For line-line collision detection, you do not need to calculate the slope. And in fact I would advise against it because you need to have special cases (vertical lines have undefined slope, so you have to treat them as a special case)
There a very simple and fast way to do this with linear algebra that I use all over the place in my current game project.
I'll share the code when I get home, but I'm at work right now.
EDIT:
Here's a modified version of the code I use. The version I use has different output (tweaked for my needs)
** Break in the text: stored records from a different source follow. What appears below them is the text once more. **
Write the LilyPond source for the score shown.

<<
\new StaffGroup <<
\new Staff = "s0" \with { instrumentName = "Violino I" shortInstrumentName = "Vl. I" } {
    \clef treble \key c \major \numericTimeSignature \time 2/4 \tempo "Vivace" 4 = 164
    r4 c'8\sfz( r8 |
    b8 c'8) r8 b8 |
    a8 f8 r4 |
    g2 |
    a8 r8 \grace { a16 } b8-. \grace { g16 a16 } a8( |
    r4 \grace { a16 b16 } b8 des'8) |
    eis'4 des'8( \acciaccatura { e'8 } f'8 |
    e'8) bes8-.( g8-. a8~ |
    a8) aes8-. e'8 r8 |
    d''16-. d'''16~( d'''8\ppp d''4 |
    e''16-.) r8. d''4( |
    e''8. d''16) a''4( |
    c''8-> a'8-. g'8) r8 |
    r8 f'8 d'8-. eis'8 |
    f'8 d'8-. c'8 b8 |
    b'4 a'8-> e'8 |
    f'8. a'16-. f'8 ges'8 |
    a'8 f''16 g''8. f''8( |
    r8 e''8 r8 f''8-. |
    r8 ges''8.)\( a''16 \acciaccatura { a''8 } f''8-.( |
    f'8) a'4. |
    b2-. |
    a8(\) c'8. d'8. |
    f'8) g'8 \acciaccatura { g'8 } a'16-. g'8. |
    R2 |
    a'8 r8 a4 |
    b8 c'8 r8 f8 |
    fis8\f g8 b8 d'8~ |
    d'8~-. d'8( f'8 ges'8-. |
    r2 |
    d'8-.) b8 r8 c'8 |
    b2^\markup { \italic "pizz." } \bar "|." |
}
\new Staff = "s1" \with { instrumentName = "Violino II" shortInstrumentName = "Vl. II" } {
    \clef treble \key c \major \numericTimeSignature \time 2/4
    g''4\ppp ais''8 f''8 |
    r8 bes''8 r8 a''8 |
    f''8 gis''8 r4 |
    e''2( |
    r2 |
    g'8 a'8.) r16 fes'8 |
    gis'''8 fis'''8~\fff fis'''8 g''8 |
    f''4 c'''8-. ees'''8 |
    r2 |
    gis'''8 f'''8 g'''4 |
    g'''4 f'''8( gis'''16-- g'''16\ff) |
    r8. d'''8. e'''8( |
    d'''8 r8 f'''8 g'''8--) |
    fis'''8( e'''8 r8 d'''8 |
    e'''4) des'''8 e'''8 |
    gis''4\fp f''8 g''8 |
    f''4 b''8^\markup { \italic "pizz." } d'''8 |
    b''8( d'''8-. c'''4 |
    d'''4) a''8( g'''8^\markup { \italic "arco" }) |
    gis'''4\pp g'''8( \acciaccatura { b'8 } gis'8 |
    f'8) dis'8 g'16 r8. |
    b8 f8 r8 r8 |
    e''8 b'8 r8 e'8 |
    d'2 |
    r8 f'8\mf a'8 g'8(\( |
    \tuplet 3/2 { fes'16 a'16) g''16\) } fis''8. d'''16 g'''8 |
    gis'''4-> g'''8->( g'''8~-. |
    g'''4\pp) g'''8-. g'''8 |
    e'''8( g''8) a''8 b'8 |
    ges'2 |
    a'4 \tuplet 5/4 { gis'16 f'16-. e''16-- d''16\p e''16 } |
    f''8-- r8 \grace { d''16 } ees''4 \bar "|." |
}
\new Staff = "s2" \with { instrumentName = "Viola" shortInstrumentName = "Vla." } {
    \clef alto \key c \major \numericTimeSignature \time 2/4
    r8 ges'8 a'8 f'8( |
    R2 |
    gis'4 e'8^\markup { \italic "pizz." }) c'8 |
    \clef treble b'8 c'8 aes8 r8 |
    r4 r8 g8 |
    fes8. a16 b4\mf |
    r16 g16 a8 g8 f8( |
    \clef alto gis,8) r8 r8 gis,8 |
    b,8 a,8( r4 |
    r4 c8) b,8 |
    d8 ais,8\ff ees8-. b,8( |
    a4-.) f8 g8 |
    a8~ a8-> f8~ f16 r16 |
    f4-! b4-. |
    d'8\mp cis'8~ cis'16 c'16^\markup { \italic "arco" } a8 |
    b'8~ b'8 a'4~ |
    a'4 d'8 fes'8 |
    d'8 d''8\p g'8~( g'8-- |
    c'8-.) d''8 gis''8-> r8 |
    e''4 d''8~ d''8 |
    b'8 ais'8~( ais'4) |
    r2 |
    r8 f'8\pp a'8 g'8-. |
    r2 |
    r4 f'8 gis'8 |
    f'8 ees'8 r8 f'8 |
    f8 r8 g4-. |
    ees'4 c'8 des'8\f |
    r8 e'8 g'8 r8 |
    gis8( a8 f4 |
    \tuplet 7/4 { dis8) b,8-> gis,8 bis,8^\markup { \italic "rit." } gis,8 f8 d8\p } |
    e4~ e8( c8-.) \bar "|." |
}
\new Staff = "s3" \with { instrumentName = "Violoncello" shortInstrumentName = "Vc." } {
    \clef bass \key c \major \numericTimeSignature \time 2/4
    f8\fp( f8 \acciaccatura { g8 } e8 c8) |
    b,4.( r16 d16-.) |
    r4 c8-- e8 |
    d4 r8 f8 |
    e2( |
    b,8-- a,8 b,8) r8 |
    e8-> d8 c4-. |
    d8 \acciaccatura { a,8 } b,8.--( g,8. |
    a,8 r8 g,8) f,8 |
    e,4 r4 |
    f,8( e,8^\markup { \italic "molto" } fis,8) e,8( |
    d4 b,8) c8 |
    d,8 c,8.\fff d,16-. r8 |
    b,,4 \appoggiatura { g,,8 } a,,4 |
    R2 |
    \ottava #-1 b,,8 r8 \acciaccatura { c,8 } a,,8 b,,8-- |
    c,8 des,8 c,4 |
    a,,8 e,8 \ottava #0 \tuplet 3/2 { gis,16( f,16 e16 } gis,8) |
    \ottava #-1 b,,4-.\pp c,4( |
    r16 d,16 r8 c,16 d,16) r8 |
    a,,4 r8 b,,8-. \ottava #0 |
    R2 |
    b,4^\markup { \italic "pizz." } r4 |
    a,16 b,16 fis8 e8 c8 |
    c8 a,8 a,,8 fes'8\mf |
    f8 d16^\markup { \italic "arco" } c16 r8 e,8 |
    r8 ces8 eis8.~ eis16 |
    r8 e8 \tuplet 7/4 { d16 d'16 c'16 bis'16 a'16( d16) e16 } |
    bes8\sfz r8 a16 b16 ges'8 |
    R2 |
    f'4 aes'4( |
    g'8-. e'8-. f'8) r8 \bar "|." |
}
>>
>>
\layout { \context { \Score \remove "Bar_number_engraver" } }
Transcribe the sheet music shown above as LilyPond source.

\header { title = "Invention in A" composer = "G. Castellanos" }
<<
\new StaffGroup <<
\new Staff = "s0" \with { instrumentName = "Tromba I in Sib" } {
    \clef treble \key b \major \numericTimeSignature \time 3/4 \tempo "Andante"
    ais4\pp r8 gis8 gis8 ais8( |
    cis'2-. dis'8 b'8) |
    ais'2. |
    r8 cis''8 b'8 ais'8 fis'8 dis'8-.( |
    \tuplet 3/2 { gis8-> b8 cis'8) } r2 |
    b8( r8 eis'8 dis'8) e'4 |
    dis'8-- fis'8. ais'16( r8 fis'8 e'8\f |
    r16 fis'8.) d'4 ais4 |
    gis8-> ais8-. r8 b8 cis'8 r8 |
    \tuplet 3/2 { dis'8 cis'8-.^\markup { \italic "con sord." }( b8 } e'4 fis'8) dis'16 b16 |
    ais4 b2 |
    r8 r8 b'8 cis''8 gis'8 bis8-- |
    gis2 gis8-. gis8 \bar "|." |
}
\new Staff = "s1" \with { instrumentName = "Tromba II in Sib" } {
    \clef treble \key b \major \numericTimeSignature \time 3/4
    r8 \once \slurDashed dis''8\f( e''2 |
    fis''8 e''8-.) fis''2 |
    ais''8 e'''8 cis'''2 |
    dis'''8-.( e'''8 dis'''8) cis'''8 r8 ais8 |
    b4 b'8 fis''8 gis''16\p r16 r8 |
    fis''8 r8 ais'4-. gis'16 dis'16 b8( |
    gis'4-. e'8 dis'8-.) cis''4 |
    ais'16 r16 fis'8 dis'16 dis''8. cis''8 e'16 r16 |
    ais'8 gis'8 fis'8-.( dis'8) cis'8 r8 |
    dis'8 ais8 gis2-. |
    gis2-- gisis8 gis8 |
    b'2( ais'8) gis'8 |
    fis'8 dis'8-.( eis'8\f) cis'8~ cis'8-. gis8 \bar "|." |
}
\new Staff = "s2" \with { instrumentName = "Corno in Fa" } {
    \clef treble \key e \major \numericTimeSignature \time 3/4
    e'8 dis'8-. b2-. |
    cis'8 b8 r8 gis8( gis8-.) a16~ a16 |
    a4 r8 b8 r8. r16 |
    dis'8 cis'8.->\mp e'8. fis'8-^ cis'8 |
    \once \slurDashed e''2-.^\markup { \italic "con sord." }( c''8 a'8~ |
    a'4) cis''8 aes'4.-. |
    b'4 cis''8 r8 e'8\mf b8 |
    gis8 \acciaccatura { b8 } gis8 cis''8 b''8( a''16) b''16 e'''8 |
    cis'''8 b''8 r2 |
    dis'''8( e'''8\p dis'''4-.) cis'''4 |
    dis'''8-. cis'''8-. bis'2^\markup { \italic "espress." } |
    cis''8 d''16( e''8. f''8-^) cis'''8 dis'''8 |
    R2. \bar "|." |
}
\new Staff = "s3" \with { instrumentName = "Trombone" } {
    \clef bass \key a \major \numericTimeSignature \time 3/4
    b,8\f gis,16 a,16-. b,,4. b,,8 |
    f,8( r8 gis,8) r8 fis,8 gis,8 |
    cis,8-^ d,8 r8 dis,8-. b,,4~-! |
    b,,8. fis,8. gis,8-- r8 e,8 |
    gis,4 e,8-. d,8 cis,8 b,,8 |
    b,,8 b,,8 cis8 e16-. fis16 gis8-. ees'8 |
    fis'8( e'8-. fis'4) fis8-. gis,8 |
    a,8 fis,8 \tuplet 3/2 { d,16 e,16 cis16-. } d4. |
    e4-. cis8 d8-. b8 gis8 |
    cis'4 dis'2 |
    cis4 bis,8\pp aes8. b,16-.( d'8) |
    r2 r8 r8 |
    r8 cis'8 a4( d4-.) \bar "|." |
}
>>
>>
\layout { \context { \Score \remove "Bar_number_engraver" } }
inline double Dot(const Point& a,const Point& b) { return (a.x*b.x) + (a.y*b.y); }
inline double PerpDot(const Point& a,const Point& b) { return (a.y*b.x) - (a.x*b.y); }
bool LineCollision( const Point& A1, const Point& A2,
const Point& B1, const Point& B2,
Point* out )
{
Point a(A2-A1);
Point b(B2-B1);
Point c(B2-A2);
double f = PerpDot(a,b);
if(!f) // lines are parallel
return false;
double aa = PerpDot(a,c);
double bb = PerpDot(b,c);
if(f < 0)
{
if(aa > 0) return false;
if(bb > 0) return false;
if(aa < f) return false;
if(bb < f) return false;
}
else
{
if(aa < 0) return false;
if(bb < 0) return false;
if(aa > f) return false;
if(bb > f) return false;
}
if(out)
*out = b * (1.0 - (aa / f)) + B1;
return true;
}
Point is a typedef of sf::Vector2<double>. You could also use sf::Vector2f if you want.
LineCollision returns true if lines intersect. Also if 'out' is non-null, '*out' is set to the intersect point.